日本全国で推定5.000人いると思われる若年性関節リウマチは、3つのタイプに分類することができます。

○全身発症型(=急性発症型・スチル病)…
10歳以下の子どもたちに発症しやすく、発病に男女差はありません。

○多関節型(成人型)…
多関節型の平均発症年齢は4歳と3ヵ月で、女児に多く発症します(男:女=1:3)。

○小関節型…
目に重い炎症を起こす可能性があります。また、1~5歳の幼少期に発症し、圧倒的な割合で女児に発症します(男:女=1:5)。

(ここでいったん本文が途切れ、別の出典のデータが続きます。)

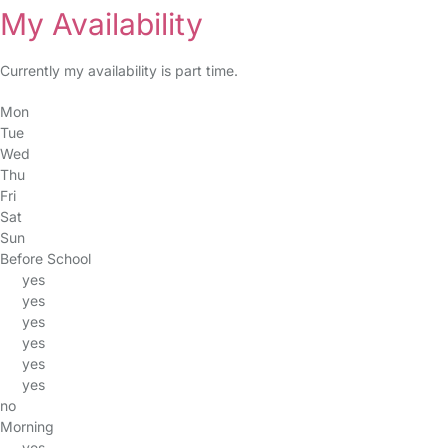
My Availability
Currently my availability is part time.
Mon
Tue
Wed
Thu
Fri
Sat
Sun
Before School
yes
yes
yes
yes
yes
yes
no
Morning
yes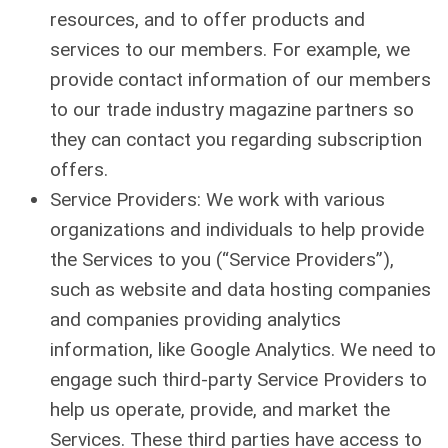
resources, and to offer products and
services to our members. For example, we
provide contact information of our members
to our trade industry magazine partners so
they can contact you regarding subscription
offers.
Service Providers: We work with various
organizations and individuals to help provide
the Services to you (“Service Providers”),
such as website and data hosting companies
and companies providing analytics
information, like Google Analytics. We need to
engage such third-party Service Providers to
help us operate, provide, and market the
Services. These third parties have access to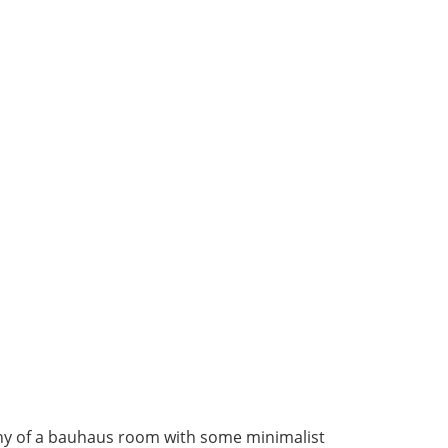
y of a bauhaus room with some minimalist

若年性関節リウマチと慢性関節リウマチの共通点として、最終的には(=末期症状)関節が破壊され、拘縮(こうしゅく)が発症する可能性があることです。
(拘縮=関節を動かさないことによって、関節の動く範囲が狭まる状態。)
そして、もう1つの共通点として、関節の痛み・腫れ・発熱、そして「こわばり」があることです。
特に全身発症型では、1日の中で激しく熱の上げ下げがあるのが特徴でもあります(36度~39度)。ただし多関節型・小関節型に関しては、発熱はあっても高熱でうなされるようなことはありません。
また全身発症型の場合、鮮やかなピンク色の発疹症状を見ることができます(多関節型・小関節型では、症状に表れません)。
「こわばり」…長時間、関節を動かさないことによる関節運動の弊害…子どもたちの場合、「こわばり」が著しく出る傾向にあります。
しかし幼少ということもあり「こわばり」に対して、言葉で表すことが難しい状況にあります。そのため子どもたちに対する、ご両親の日常観察が非常に重要になってきます。
例えば顎関節に「こわばり」が発症した場合(気付かない状態が続けば)、口を開くことが難しくなります。つまり「こわばり」によって口を動かさない→下顎の成長が遅れる→小顎症を発症する危険性もあります。
幼少のため気付くことが遅れ、身体的障害を発症する危険性もある若年性関節リウマチ…一体、どのような治療法が行われているのでしょうか。
幼少であるが故、治療法にも様々困難を生じます。
例えば、薬物療法では大人と同じように非ステロイド性抗炎症薬・抗リウマチ薬を処方しますが、微量のため症状を抑制することが難しいとされています。
また遊び道具に工夫を凝らすことで、運動療法を行おうとしますが…子どもたちは、非常に痛みを嫌がります。
子どもたちの若年性関節リウマチの程度にもよりますが、日常生活の工夫を含め、治療法に対して医師としっかり相談する必要があります。